Targeted architecture

Large scale fluids simulations are generaly intended to run on distributed-memory parallel machines, and are therefore coded using a message-passing paradigm. Cook and Riley's foundational paper on the subject highlights optimization of array layouts in memory as the key to squeezing good performance out of a distributed-memory machine and derives scalability and load balancing results for the third-order Adams-Bashforth integration scheme. Cook and Riley's simulations were executed on both a CM-5 and a Cray C90. They claim 30.4 Gflop performance on a 512-node CM5, which is about half of the peak I was able to find listed for a similar computer in use by the NSA in the mid-1990s. Another relevant simulation was executed on a NERSC cluster in 1998 by Boersma, and in this report he specifically mentions coding the simulation with MPI, using "ghost points" to reduce unnecessary communication. The solver routines were from the FISHPAK package.

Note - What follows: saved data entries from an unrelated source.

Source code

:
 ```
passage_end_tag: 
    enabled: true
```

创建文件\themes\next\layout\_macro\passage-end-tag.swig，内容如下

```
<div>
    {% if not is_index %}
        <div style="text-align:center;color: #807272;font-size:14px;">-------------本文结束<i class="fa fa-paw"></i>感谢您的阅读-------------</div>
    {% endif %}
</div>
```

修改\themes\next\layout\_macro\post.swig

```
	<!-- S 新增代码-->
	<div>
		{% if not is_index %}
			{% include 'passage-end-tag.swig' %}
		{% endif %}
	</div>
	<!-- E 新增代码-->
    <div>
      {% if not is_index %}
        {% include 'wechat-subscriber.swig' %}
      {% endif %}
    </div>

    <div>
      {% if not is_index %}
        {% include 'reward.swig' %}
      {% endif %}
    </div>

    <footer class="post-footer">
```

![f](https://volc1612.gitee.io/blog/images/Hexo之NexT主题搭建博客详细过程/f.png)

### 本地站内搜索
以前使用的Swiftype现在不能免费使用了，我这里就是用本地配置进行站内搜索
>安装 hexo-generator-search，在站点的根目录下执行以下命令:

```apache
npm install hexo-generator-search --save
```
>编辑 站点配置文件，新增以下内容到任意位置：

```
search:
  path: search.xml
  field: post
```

While Boersma does not specifically say on which NERSC machine he ran his code, the CTR's website indicates that they most recently acquired access to the BlueGene facility at LLNL, which holds several of the top 10 spots in the Top 500. Bell and colleagues, working at LBNL, executed a remarkable simulation of what is referred to as a "V-flame" on 256 processors of an IBM SP RS/6000 at NERSC. The report on that work is available here. The CCSE released two reports in 2005 discussing detailed issues relating to large-scale simulations, notably the use of adaptive meshes, on the BlueGene/L. These reports and others are available here.

The future of flow simulation

While one group of flow simulation researchers is routinely exploiting parallelism to get high-fidelity results for large-scale flows, another group is focusing on algorithmic advances that allow reasonable detailed simulations to be executed effectively on small platforms. When resolving large-scale structures there is often no alternative to using huge parallel machines for a long time. The work of Prof. Pullin's group focuses on finer scales of turbulence, and in these cases the geometry of the flow can be sufficiently exploited that the algorithms can be run successfully on microcomputers. See for instance this paper which summarizes a recent Ph.D. dissertation. So as with any simulation endeavor there are tradeoffs. It seems that for large-scale simulations the tradeoff favors parallel (super)computers, but for small-scale simulations it is more practical to exploit underlying problem structure and use microcomputers with parallelization not explicitly considered.